-- Text section start --

0

Suppose that matrices $A$ and $B$ are Hermitian and positive semidefinite. How can I obtain the gradient of the trace distance between $A$ and $B$, i.e., $$C := \Vert A - B \Vert_1 := \mbox{Tr} \left( \sqrt{(A-B)^\dagger (A-B)}\right)$$ with respect to $A$, i.e., $\nabla_A C$?

  • IMHO, you should not have chosen $C$. A norm is a nonnegative real. Thus, you should not pick the same notation for scalars and matrices. I would have picked $c$ instead. – Rodrigo de Azevedo Jan 12 '23 at 10:25
  • @RodrigodeAzevedo Schatten 1-norm (https://en.wikipedia.org/wiki/Schatten_norm) is the same as the nuclear norm. It's also called as trace norm. All three norms calculate a sum of singular values of a matrix. Good point, sorry for the confusion on the notation $C$. – userflux9674 Jan 12 '23 at 16:49

2 Answers2

1

Define the matrix variables $$\eqalign{ \def\LR#1{\left(#1\right)} \def\h{{\frac 12}} \def\n{{-\frac 12}} X &= (A-B) \quad\implies\quad dX = dA \\ W &= X^{\dagger}X \\ }$$ and use it to calculate the requested gradient $$\eqalign{ \def\p{\partial} C &= {\rm Tr}\!\LR{W^\h} \\ dC &= \h\LR{W^T}^\n:dW \\ &= \h\LR{W^\n}^*:{X^{\dagger}dX} \\ &= \h\LR{XW^\n}^*:dA \\ \frac{\p C}{\p A} &= \h\LR{X\LR{X^{\dagger}X}^\n}^* \\ }$$ Since $X$ is Hermitian, this result can be further simplified and conjugated $$\eqalign{ S &= {\rm sign}(X) \;=\; X\LR{X^2}^\n \\ \frac{\p C}{\p A} &= \h\LR{X\LR{X^2}^\n}^* = \frac{S^*}2 \\ \frac{\p C}{\p A^*} &= \frac{S}2 \\ }$$ Here is more information about the matrix sign function.

-- Text section end --
-- Dataset excerpts start --

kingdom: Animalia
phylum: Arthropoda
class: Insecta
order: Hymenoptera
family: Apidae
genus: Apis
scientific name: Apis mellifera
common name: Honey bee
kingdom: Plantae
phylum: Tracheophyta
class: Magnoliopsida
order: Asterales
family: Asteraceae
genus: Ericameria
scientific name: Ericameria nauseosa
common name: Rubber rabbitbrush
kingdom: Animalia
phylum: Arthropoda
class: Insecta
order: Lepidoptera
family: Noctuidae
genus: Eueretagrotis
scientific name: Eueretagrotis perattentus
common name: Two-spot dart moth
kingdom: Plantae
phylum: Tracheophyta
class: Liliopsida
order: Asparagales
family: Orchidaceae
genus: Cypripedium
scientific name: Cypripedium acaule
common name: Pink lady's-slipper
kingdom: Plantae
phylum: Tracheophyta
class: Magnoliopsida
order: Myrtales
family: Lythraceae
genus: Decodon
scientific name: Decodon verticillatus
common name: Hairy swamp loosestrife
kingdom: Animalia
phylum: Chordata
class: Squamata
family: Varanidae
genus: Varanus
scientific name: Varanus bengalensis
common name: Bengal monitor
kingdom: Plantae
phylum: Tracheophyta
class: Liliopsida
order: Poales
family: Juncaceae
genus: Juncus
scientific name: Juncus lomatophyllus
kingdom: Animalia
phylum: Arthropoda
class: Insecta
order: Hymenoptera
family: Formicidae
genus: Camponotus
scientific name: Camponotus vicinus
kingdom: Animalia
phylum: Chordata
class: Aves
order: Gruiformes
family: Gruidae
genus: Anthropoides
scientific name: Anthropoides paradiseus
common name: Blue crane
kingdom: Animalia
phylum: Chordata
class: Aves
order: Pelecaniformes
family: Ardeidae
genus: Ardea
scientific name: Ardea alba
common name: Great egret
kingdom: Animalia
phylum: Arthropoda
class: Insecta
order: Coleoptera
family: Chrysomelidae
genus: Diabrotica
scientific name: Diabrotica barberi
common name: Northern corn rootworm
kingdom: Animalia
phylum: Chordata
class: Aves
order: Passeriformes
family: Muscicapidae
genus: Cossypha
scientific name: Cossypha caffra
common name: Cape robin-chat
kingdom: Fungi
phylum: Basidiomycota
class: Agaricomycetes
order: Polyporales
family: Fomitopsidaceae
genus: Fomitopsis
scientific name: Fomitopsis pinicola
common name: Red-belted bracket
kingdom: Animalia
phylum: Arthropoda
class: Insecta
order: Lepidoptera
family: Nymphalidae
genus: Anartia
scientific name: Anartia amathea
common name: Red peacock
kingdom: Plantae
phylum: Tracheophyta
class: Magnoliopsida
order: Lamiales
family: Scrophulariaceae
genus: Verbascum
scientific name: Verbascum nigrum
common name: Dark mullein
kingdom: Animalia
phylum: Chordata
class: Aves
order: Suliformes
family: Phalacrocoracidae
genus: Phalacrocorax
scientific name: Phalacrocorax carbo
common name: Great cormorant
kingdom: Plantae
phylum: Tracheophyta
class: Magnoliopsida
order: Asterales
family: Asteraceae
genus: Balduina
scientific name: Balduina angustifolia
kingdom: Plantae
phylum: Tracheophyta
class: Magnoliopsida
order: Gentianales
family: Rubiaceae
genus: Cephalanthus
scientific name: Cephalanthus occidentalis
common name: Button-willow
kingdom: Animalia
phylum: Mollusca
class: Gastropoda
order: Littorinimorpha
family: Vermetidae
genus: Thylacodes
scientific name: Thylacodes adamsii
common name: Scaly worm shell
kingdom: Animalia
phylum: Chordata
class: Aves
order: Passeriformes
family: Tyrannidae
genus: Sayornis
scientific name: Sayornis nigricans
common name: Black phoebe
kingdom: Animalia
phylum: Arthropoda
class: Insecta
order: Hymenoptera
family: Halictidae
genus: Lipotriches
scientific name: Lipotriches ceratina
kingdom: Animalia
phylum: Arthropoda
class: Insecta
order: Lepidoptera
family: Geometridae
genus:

-- Dataset excerpts end --

▸ Tasks and exercises:
1. In the trace distance thread, which symbol does the first comment say it would have used instead of $C$?
2. List the norms that the trace distance thread says all calculate a sum of singular values of a matrix.

▸ Results for the exercise:
1. $c$

2. Schatten 1-norm, nuclear norm, trace norm